VOZ DE MUJER.—Pendiente de no sé qué inspiración.
AMIGO.—Pendiente de aquel machito estúpido, de aquel follador inconsciente, incapaz de tomar las precauciones que… Oh, Dios mío, oírme a mí mismo hablando de esta manera… ¿Por qué llamas?
VOZ DE MUJER.—Tenía necesidad de hacerlo.
AMIGO.—Me necesitas; te necesito; nos necesitamos. Tú y yo. Al menos tú y yo. La amistad es otra cosa. La amistad es… una cosa distinta.
(Se superpone el sonido de otra conversación telefónica que eclipsa su voz. Mientras dura la nueva llamada, el amigo continúa hablando con su mujer sin que se oiga lo que dicen, al menos durante un momento, y luego se hace la oscuridad. Por tanto, es en la oscuridad donde tiene lugar, sobre todo, el diálogo anónimo entre un hombre y una mujer.)

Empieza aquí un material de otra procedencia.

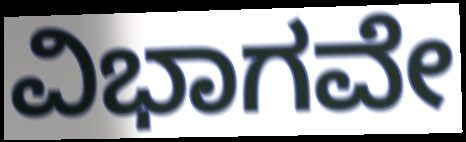
ವಿಭಾಗವೇ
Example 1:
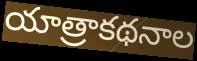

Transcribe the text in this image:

యాత్రాకథనాల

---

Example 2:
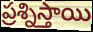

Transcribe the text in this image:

ప్రశ్నిస్తాయి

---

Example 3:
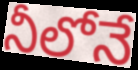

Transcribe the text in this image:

నీలోనే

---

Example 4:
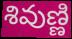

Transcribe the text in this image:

శివుణ్ణి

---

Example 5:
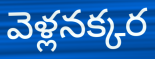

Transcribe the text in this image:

వెళ్లనక్కర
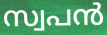
സ്വപൻ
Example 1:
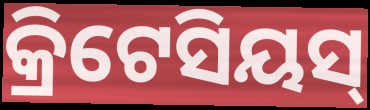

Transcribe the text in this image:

କ୍ରିଟେସିୟସ୍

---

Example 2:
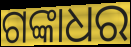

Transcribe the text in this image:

ଗଙ୍କାଧର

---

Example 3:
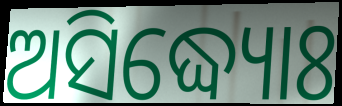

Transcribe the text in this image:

ଅସିଦ୍ଧ୍ୟୋଃ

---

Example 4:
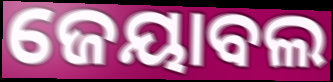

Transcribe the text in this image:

ଜେୟାବଲ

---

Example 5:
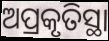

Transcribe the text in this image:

ଅପ୍ରକୃତିସ୍ଥା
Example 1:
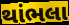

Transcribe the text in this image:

થાંભલા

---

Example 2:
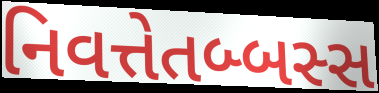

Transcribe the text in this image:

નિવત્તેતબ્બસ્સ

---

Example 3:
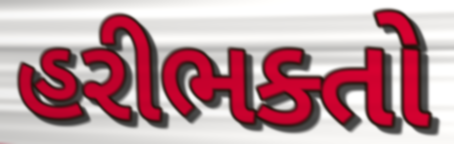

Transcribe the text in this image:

હરીભક્તો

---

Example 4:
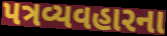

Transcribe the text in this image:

પત્રવ્યવહારના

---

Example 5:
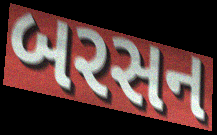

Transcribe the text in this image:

બરસન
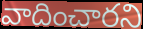
వాదించారని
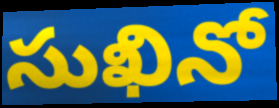
సుఖినో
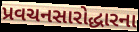
પ્રવચનસારોદ્ધારના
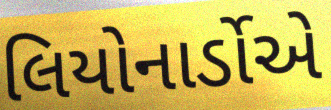
લિયોનાર્ડોએ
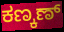
ಕಣ್ಕಣ್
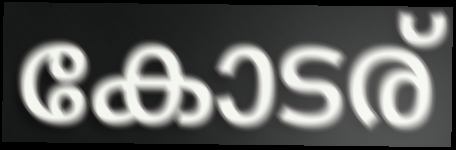
കോടര്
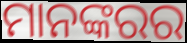
ମାନଙ୍କରର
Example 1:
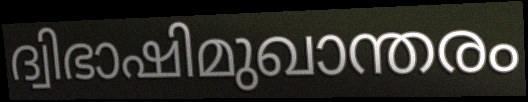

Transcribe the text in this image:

ദ്വിഭാഷിമുഖാന്തരം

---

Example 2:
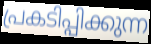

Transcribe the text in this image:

പ്രകടിപ്പിക്കുന്ന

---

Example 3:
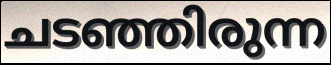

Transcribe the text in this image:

ചടഞ്ഞിരുന്ന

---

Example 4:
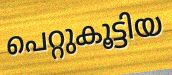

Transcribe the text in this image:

പെറ്റുകൂട്ടിയ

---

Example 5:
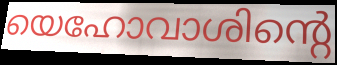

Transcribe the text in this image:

യെഹോവാശിന്റെ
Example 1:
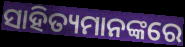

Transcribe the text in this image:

ସାହିତ୍ୟମାନଙ୍କରେ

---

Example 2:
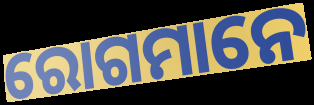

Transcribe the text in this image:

ରୋଗମାନେ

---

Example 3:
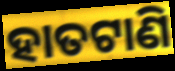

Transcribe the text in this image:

ହାତଟାଣି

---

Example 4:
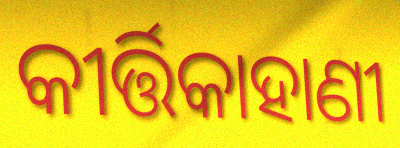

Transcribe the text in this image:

କୀର୍ତ୍ତିକାହାଣୀ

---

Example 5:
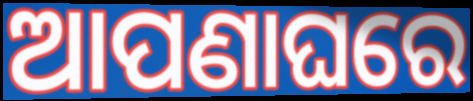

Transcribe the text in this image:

ଆପଣାଘରେ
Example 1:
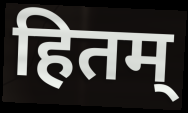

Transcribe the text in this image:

हितम्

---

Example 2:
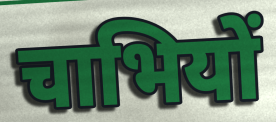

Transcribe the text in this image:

चाभियों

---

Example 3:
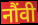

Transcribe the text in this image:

नौंवी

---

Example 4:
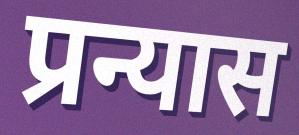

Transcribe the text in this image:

प्रन्यास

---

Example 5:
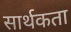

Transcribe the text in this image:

सार्थकता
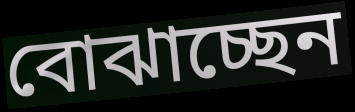
বোঝাচ্ছেন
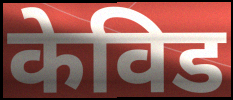
केविड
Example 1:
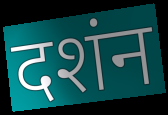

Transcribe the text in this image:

दशंन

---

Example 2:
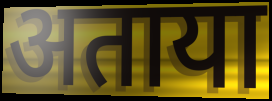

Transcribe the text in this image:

अताया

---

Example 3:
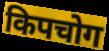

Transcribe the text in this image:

किपचोग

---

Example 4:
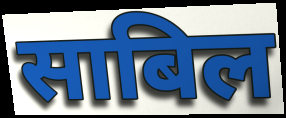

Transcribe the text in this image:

साबिल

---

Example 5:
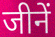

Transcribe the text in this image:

जीनें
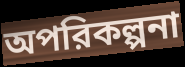
অপরিকল্পনা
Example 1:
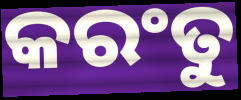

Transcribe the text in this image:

କରଂତୁ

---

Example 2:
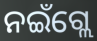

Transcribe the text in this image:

ନଇଁଗ୍ଲେ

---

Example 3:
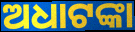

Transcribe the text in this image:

ଅଧାଟଙ୍କା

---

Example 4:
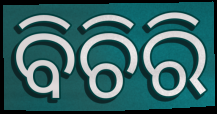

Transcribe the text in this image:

ବିଚିରି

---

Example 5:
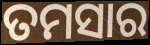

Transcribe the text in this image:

ତମସାର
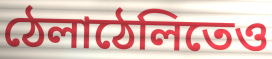
ঠেলাঠেলিতেও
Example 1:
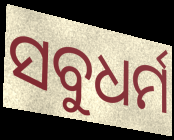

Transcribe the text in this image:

ସବୁଧର୍ମ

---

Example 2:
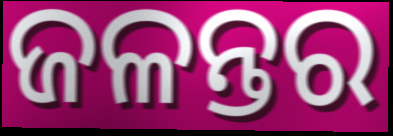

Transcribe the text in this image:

VOZ DE MUCHACHA.—Tenemos suerte de poder decir que aún somos amigos, ¿sabes? A nosotros nos queda eso.
VOZ DE HOMBRE.—Es demasiado poco. Te quiero. Has dado el portazo y el amor se ha ido. Tu portazo y una corriente de aire helada.
VOZ DE CHICA.—No quieras inspirarme lástima. Te gusta exagerar. Retórica.
VOZ DE HOMBRE.—Sí, di lo que quieras. Una corriente de aire frío. Y para entrar en calor, ¿sabes qué? He intentado atrapar el recuerdo de algunos momentos con personas queridas, no sólo contigo. He conseguido unos cuantos. Pero sé que no supe vivirlos, esos momentos de plenitud. No, entonces no supe. La plenitud y el consuelo sólo he podido encontrarlos en alguna tarde de invierno, cuando el sol entra por el balcón y me acaricia la nuca. El amor. Te has ido. Y ahora, ¿dónde encontraré el amor?